I’ll take a financial angle on this, since I feel our society is a little too forgiving of the lunatics who freak out because their half caf, low fat, soy latte doesn’t have enough foam, but when is it within your rights to become rude and “lose it” when doing your finances?

I must put up a prolog that I have found in my life, that the people I have been the most rude to, usually have either come back to “haunt” me, or have become my best friends (and again, I don’t think I want to sound like I am condoning being rude for the sake of it, more along the lines of when do you need to be more assertive with people who are being rude to you).

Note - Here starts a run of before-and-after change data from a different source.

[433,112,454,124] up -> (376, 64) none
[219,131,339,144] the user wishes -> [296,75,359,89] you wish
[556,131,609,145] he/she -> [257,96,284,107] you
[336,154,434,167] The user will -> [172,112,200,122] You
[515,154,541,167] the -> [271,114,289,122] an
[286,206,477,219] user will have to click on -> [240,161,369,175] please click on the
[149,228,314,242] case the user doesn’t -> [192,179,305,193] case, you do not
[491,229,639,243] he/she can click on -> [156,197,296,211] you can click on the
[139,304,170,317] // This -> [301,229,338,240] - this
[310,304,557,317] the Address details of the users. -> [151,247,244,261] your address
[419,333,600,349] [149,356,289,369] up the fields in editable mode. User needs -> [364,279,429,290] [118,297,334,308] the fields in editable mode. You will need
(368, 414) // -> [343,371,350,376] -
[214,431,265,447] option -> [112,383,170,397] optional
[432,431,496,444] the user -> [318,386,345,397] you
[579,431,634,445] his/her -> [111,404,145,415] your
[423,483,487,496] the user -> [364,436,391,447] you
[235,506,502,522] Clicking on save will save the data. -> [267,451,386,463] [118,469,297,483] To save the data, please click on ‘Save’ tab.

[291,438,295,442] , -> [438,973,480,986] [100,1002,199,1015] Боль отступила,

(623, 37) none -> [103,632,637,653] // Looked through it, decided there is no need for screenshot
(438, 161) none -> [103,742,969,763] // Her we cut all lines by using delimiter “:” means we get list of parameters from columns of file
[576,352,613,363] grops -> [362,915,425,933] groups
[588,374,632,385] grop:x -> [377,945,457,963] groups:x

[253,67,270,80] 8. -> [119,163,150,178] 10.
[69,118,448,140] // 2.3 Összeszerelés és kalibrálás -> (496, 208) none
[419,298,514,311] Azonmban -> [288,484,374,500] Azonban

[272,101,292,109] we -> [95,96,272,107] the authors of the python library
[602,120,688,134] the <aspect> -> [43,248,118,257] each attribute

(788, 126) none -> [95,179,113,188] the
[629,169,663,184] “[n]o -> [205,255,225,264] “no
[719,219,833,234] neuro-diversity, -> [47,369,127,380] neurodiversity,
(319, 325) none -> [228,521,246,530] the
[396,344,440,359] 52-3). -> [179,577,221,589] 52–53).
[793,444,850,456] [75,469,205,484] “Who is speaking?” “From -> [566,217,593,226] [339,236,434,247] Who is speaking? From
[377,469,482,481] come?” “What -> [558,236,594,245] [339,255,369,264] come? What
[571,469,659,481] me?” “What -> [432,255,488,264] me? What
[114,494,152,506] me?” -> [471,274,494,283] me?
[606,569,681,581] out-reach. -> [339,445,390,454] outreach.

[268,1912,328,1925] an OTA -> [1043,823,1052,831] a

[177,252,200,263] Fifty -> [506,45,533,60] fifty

Here are a few situations that I think you should be more assertive (maybe not “lose it”, but certainly stand up for yourself):

  1. When your bank thinks they can charge you $13.95 a month in a “service plan” to have the priviledge of using their bank. Remember Don’t Be Afraid to Change, you should not be paying for banking, and you need to point out the number of banks out there that offer this service for free.
  2. When you are owed money and someone is refusing to pay you your money. I am living that right now, when the dealership offered (after I complained to their parent company) to pay for my rental car, when my van broke down, and I have yet to see any money. Now I will call and be polite, but I will also not take NO for an answer either.
  3. When someone is trying to take money from you they don’t deserve. There are so many people in this world like this, from telemarketers, scam artists, door to door beggars, and others. A polite but strong NO is needed.
  4. When referees at basketball games don’t know how to call an offensive foul on an obvious charge! (no wait, that was for my basketball coaching blog, sorry).

So I guess I answered my own question with, don’t ever “lose it”, but, it is well within your prerogative to be assertive, strong willed, and even a little “short” with folks, but remember to be polite too. As you sow, so shall you reap folks.